Because of the current challenges, pharmaceutical companies have a huge demand for advanced technologies to facilitate discovering and validating new drugs. There have been hundreds of collaborations between pharmaceutical and AI technology companies worldwide. It is fair to say that the traditional pharmaceutical industry is experiencing a shift from skepticism to interest in AI. But how far is it from interest to trust? The use of AI in pharma is expected to bring the entire AI ecosystem into pharma. So, will computational pharma and traditional pharma become parallel models in the future, like online and offline (online shopping is essentially VS)? That remains to be seen. Can the myriad variables of a complex biological system be quantified and analyzed accurately enough to identify new drug targets and better assess the effects of drugs? There are still many unknowns to be explored. However, whether AI can reshape and transform the drug discovery process, extracting value from all data across the drug discovery cycle is the way forward. Data is not the same as science, but almost all scientific advances are identified and determined from data. As the volume of data continues to grow, drug development data is evolving into big data. And AI is currently the most ideal and effective way to handle big data.
Conclusion
The pharmaceutical industry has enormous and growing amounts of data, and in terms of models, the best AI pharma model is not to build pure AI processes.

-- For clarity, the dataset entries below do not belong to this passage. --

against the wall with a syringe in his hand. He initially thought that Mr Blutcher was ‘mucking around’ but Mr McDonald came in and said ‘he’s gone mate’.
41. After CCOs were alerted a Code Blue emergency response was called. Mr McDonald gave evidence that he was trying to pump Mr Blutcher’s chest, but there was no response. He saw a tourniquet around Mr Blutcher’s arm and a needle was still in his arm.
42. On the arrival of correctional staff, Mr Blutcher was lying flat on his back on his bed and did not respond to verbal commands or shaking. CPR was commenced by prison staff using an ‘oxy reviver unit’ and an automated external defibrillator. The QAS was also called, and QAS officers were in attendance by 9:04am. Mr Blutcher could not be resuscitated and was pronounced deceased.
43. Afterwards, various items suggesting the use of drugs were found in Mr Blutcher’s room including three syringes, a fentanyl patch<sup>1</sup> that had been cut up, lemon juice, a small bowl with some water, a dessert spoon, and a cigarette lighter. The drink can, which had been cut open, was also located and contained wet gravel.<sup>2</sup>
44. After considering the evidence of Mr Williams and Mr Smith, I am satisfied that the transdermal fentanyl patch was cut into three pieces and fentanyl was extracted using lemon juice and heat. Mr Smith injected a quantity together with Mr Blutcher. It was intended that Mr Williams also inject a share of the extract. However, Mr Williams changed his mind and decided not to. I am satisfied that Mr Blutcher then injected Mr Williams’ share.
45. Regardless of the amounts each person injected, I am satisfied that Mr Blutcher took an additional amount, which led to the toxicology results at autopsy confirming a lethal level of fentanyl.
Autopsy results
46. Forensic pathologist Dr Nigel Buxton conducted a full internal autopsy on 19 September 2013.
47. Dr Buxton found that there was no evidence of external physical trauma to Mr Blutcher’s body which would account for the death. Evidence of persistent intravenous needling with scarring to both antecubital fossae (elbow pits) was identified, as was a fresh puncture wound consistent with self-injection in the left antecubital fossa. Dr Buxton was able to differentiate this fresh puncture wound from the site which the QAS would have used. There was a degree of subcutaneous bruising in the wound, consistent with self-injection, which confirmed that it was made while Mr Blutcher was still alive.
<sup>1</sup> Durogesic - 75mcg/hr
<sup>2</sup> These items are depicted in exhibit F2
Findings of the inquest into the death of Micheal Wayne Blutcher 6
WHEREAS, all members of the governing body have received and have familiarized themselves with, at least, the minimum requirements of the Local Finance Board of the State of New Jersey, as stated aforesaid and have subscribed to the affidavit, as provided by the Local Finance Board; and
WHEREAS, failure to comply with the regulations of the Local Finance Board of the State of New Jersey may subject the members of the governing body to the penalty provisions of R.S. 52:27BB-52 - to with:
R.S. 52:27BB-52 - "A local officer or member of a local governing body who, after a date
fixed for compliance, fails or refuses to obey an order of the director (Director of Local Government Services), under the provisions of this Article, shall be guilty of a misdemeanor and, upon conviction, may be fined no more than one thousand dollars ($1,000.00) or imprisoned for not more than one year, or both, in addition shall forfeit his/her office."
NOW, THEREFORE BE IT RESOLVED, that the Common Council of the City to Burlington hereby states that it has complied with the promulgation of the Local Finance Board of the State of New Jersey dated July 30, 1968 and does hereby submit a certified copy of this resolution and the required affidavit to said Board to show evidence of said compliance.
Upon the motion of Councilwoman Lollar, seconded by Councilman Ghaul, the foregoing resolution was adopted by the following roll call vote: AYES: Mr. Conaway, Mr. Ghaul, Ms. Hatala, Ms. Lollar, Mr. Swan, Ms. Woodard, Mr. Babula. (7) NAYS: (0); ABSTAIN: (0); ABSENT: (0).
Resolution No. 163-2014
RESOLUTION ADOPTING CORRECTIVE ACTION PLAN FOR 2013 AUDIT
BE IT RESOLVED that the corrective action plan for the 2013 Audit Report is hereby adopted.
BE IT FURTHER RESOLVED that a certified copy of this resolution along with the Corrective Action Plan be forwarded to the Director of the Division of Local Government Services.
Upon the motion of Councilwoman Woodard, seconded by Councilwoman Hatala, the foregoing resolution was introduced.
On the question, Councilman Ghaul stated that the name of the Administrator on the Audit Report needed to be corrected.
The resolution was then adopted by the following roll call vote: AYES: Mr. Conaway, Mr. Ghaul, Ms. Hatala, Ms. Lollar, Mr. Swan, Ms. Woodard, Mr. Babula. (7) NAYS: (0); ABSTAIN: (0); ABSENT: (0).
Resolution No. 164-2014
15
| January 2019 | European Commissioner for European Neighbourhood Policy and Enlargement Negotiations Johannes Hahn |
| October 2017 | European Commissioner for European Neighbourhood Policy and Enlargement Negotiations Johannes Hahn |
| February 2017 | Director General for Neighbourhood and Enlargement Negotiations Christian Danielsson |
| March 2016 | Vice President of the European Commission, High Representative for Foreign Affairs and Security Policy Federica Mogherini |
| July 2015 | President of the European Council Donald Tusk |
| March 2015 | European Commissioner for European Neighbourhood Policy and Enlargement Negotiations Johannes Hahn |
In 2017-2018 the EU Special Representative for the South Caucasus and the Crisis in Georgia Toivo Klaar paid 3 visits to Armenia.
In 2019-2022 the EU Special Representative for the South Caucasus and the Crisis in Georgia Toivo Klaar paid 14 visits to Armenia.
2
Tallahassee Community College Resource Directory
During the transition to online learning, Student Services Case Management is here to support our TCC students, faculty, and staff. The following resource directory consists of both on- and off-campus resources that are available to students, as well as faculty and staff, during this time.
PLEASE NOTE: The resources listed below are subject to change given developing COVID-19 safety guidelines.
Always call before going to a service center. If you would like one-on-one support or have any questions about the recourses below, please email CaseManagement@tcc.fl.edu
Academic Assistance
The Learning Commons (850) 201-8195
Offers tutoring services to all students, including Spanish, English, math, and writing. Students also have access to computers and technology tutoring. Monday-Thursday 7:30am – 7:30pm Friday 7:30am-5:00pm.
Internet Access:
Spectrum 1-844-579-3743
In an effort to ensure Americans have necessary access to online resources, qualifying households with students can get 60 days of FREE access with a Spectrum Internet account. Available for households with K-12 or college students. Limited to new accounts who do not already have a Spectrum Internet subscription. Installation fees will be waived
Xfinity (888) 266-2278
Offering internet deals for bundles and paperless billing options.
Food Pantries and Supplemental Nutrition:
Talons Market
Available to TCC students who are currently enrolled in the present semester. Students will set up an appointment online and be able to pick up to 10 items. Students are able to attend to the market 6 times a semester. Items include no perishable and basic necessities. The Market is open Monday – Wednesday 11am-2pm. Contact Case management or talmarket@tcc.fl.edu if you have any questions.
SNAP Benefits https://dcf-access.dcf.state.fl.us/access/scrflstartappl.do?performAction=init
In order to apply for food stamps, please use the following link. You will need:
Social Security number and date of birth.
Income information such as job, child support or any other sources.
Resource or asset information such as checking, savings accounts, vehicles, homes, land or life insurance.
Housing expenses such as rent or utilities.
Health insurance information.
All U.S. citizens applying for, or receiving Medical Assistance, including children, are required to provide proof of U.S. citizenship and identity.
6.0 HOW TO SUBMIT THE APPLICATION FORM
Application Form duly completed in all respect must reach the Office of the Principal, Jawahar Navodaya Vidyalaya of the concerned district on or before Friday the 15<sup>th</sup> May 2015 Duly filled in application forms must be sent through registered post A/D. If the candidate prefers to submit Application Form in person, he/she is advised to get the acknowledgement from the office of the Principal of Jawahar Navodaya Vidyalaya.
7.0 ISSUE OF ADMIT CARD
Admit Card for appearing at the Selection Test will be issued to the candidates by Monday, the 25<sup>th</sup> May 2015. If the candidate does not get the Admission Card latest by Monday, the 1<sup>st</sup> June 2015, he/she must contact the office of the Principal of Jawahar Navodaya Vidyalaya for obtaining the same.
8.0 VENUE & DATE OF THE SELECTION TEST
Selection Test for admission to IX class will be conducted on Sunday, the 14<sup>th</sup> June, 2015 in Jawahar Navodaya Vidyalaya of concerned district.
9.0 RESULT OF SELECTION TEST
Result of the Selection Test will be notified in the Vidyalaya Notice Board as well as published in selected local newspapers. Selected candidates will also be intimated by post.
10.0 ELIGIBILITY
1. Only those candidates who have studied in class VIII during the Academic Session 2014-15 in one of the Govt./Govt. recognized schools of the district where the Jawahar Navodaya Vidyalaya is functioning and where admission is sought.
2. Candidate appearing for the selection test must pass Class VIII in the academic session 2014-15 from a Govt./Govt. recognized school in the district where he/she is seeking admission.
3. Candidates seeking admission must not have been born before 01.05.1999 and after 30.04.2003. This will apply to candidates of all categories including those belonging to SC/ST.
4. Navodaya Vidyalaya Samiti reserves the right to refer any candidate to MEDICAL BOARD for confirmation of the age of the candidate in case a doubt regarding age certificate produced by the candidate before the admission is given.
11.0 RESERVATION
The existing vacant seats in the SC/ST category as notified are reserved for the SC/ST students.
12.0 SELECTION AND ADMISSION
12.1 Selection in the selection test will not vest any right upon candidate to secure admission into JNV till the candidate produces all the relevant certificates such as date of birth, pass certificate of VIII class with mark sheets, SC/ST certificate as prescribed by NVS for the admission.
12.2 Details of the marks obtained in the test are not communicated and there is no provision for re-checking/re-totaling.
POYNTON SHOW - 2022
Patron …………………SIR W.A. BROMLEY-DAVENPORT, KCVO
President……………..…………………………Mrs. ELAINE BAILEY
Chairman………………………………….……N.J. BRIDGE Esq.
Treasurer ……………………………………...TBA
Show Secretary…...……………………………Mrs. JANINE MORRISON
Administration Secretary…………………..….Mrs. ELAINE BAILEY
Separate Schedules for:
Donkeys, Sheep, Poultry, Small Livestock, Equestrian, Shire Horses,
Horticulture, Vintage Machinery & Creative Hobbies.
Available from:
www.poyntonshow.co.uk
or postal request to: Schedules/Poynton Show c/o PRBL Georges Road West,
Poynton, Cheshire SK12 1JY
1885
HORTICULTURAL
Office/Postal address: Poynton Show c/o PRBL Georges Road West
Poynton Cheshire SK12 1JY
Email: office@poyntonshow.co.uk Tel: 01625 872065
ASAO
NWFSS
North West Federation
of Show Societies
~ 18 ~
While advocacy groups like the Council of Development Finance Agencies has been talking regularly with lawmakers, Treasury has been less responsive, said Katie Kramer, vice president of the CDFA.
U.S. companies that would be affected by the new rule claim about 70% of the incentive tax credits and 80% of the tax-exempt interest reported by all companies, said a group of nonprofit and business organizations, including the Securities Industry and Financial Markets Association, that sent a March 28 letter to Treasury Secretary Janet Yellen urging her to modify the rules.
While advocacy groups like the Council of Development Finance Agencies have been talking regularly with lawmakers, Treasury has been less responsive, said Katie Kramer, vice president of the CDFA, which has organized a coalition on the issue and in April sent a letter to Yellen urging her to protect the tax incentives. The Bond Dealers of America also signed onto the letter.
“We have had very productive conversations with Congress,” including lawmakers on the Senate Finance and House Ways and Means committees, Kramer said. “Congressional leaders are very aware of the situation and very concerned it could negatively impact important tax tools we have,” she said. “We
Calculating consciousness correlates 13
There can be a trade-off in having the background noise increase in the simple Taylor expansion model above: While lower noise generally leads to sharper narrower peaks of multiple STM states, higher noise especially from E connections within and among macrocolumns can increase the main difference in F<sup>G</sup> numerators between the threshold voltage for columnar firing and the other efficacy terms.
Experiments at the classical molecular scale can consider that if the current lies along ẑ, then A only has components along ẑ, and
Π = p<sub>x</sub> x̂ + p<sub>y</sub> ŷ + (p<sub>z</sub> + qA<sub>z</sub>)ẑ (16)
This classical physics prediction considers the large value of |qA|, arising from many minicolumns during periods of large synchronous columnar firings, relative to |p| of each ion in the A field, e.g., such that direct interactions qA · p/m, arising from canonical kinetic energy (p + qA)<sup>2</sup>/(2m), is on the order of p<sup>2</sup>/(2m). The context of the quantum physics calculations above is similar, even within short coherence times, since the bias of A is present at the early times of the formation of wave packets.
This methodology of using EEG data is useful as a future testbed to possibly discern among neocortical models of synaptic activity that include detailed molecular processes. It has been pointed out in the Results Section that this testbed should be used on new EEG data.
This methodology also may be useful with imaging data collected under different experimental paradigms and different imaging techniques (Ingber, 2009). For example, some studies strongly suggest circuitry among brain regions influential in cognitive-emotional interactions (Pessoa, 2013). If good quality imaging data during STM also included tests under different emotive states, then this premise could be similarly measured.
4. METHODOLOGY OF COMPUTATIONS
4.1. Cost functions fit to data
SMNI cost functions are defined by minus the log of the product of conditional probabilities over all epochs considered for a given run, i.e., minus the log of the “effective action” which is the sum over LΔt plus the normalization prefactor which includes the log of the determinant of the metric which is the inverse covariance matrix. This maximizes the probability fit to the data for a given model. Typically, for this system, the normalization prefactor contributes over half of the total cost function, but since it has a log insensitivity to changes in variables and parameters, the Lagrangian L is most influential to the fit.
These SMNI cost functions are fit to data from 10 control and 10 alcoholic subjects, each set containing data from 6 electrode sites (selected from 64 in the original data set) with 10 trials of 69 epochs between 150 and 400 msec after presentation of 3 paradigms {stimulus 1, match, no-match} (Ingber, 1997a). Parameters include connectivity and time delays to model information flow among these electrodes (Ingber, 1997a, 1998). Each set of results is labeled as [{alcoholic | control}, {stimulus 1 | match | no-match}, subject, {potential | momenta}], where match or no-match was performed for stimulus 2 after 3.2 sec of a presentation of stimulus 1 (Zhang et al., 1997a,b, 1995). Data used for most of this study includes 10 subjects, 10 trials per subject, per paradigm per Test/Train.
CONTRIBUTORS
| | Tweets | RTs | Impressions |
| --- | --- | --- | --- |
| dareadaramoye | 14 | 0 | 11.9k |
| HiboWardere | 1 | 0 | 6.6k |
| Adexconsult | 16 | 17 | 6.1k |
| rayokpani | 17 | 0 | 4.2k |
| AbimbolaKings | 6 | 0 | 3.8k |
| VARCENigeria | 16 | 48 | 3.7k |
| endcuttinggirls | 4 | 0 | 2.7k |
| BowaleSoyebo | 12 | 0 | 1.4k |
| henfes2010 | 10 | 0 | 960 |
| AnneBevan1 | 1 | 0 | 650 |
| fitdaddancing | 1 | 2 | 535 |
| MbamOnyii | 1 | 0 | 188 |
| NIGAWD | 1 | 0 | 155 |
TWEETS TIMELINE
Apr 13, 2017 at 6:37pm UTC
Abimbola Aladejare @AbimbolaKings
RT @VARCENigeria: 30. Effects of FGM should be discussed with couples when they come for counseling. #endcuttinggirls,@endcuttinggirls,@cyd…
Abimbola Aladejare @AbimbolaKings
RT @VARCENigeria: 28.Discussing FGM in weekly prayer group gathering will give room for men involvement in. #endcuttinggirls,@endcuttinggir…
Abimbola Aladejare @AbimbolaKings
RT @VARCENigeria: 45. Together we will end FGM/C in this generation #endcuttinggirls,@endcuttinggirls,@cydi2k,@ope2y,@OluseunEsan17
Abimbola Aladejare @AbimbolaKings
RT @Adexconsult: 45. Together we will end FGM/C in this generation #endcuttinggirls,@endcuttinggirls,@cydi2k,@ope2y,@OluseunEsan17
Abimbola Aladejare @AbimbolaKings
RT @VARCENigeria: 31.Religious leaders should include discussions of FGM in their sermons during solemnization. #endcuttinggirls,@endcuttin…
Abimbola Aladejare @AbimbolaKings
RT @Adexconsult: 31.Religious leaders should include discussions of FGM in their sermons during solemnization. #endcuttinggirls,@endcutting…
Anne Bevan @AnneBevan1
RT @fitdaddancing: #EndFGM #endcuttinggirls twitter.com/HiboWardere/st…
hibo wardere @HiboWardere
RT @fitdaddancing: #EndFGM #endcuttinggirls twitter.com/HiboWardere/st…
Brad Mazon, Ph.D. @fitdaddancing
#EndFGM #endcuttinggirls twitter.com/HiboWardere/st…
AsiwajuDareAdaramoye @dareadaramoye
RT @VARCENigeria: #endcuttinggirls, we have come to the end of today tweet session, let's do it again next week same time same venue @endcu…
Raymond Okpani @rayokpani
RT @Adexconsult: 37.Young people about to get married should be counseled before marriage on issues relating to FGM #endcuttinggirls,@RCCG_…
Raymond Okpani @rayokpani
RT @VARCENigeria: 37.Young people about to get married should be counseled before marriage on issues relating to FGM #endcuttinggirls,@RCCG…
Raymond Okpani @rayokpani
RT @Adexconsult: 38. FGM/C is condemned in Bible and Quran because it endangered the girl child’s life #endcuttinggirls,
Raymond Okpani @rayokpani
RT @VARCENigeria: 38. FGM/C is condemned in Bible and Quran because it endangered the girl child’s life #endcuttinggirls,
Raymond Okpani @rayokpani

Combining humans and AI is often superior to human processes or AI processes alone. Just as in chess, the combination of a human and a computer algorithm can usually beat a human or a computer algorithm alone. AI technology methods need to be sorted out and developed. AI’s attention, exploration, and application trials in all sectors of society will inevitably accelerate the maturation and innovation of AI technology methods. When the logic of the “large data → more accurate models → better drugs → more and better data” cycle matures in practice, AI pharma will be significantly accelerated. However, the application and diffusion of any technology are challenging to achieve overnight, and it is the law of development that new things spiral and move in waves. AI and data-driven pharma models need to be explored and practiced more and more before they can truly demonstrate their value.